The highway enterprise will receive funds from road safety surcharges on vehicle registrations that range from $16 for motorcycles to $39 for large trucks.
The bridge enterprise’s surcharges on annual vehicle registrations will range from $13 for motorcycles to $32 for large trucks.
“It’s much too steep a cost to impose on Colorado’s hardworking families,” said Assistant House Minority Leader David Balmer, of Centennial.
The average two-car family will be “taxed” $82 a year, said Balmer, adding that the money could fill two auto tanks with gas, provide a week of school lunches for two children or buy 23 gallons of milk.
More than 120 amendments were debated, and most were defeated. One of the few successful amendments exempts antique cars — those manufactured before 1943 — from the car registration surcharges.
Car rental fee
May waged verbal warfare against the proposed $2-per-day rental-car fee, saying it would discriminate against the car-rental business, “double tax” Coloradans who use about 60 percent of car rentals and also will pay surcharges on the cars they own, and discourage tourists and conventioneers from coming to Colorado.
“How do rented cars destruct roads more than privately owned cars?” asked May, who contrasted the potential annual $730-per-rental-car revenue to the average Coloradan’s car registration surcharge
Rep. Kent Lambert, R-Colorado Springs, said the car rental fee will be a negative factor when organizations compare Colorado to other states as the destination for business conferences and conventions.
“We want to attract tourists and visitors to our cities and mountain communities,” said Lambert.
“Denver is ranked 11th for the worst taxes and fees in the country,” said Balmer, adding that the car rental fees will discourage tourism.
“I’ve looked at the data, and we’re midpoint for tourism,” countered Rice. “We’re losing our market share of tourism to Utah, and it’s because of our transportation” (infrastructure).
One problem, Rice said, is the lack of speedy transportation from Denver to the mountain resorts.
The bill grants the option for local governments to implement tolls on new and existing roads. However, it would require unanimous consent of all governing jurisdictions affected by the designated toll area.
“It’s the most inequitable way to gain revenue,” declared Rep. Ed Casso, D-Thornton, who proposed — but lost — an amendment to remove tolling from the bill.
“It amounts to double taxation,” said Casso, who questioned the constitutionality of citizens being “taxed” for roads that they already paid for in past years and expressed concern that toll roads would have negative impact on small communities.
“These fees could increase unabated without any oversight by the General Assembly,” said Casso. “Local jurisdictions would serve to please themselves.”
“They’ll toll every road in my district — they’re all state highways,” said Democrat Soper, whose Thornton district includes Peña Boulevard. He said he fears the road, which provides the only access to Denver International Airport, will become a toll road.
“In my district, the tolling allowed in this bill is a no starter.
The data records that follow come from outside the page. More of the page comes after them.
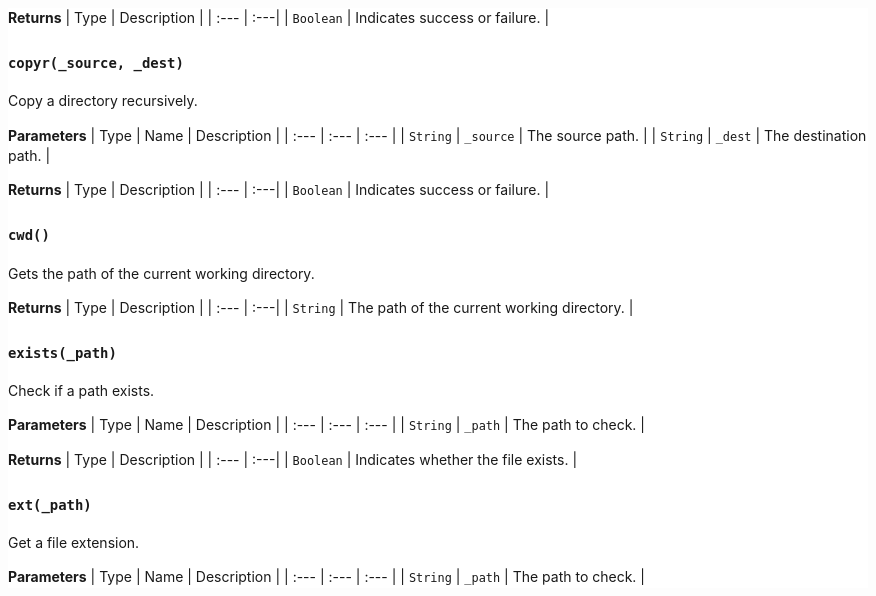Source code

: **Returns**
| Type | Description |
| :--- | :---|
| `Boolean` | Indicates success or failure. |

### `copyr(_source, _dest)`

Copy a directory recursively.

**Parameters**
| Type | Name | Description |
| :--- | :--- | :--- |
| `String` | `_source` | The source path. |
| `String` | `_dest` | The destination path. |

**Returns**
| Type | Description |
| :--- | :---|
| `Boolean` | Indicates success or failure. |

### `cwd()`

Gets the path of the current working directory.

**Returns**
| Type | Description |
| :--- | :---|
| `String` | The path of the current working directory. |

### `exists(_path)`

Check if a path exists.

**Parameters**
| Type | Name | Description |
| :--- | :--- | :--- |
| `String` | `_path` | The path to check. |

**Returns**
| Type | Description |
| :--- | :---|
| `Boolean` | Indicates whether the file exists. |

### `ext(_path)`

Get a file extension.

**Parameters**
| Type | Name | Description |
| :--- | :--- | :--- |
| `String` | `_path` | The path to check. |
They don’t want anymore fees out there,” said Soper.
Soper added that the option of tolling will be extremely enticing to local governments who need to offset budget losses in an economic recession.
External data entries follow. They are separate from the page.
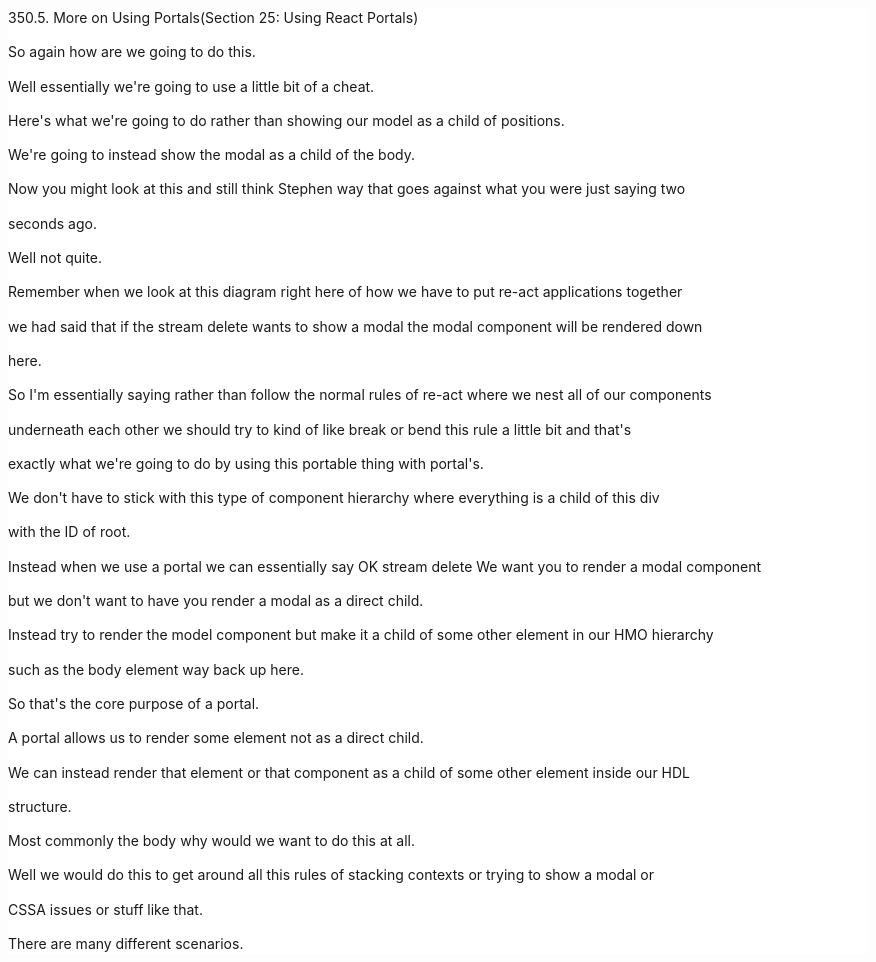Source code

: 350.5. More on Using Portals(Section 25: Using React Portals)

So again how are we going to do this.

Well essentially we're going to use a little bit of a cheat.

Here's what we're going to do rather than showing our model as a child of positions.

We're going to instead show the modal as a child of the body.

Now you might look at this and still think Stephen way that goes against what you were just saying two

seconds ago.

Well not quite.

Remember when we look at this diagram right here of how we have to put re-act applications together

we had said that if the stream delete wants to show a modal the modal component will be rendered down

here.

So I'm essentially saying rather than follow the normal rules of re-act where we nest all of our components

underneath each other we should try to kind of like break or bend this rule a little bit and that's

exactly what we're going to do by using this portable thing with portal's.

We don't have to stick with this type of component hierarchy where everything is a child of this div

with the ID of root.

Instead when we use a portal we can essentially say OK stream delete We want you to render a modal component

but we don't want to have you render a modal as a direct child.

Instead try to render the model component but make it a child of some other element in our HMO hierarchy

such as the body element way back up here.

So that's the core purpose of a portal.

A portal allows us to render some element not as a direct child.

We can instead render that element or that component as a child of some other element inside our HDL

structure.

Most commonly the body why would we want to do this at all.

Well we would do this to get around all this rules of stacking contexts or trying to show a modal or

CSSA issues or stuff like that.

There are many different scenarios.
He also predicted that motorists will drive on less-traveled roads to bypass the tolling areas, creating a hardship on smaller communities because of traffic congestion, smog and road damage.
“The fear that every single road will become a toll road is unfounded,” declared Rice.
In a lighter moment after nearly four hours of debate, May went to the well to argue against the $2-per-day car-rental fee and made a comment about his overdue evening meal.
“I’ll be brief, because it’s time to feed me. Slimfast? That’s not on my diet,” said May when someone offered him the canned liquid diet meal. “I’m used to being a short, fat Irish guy.”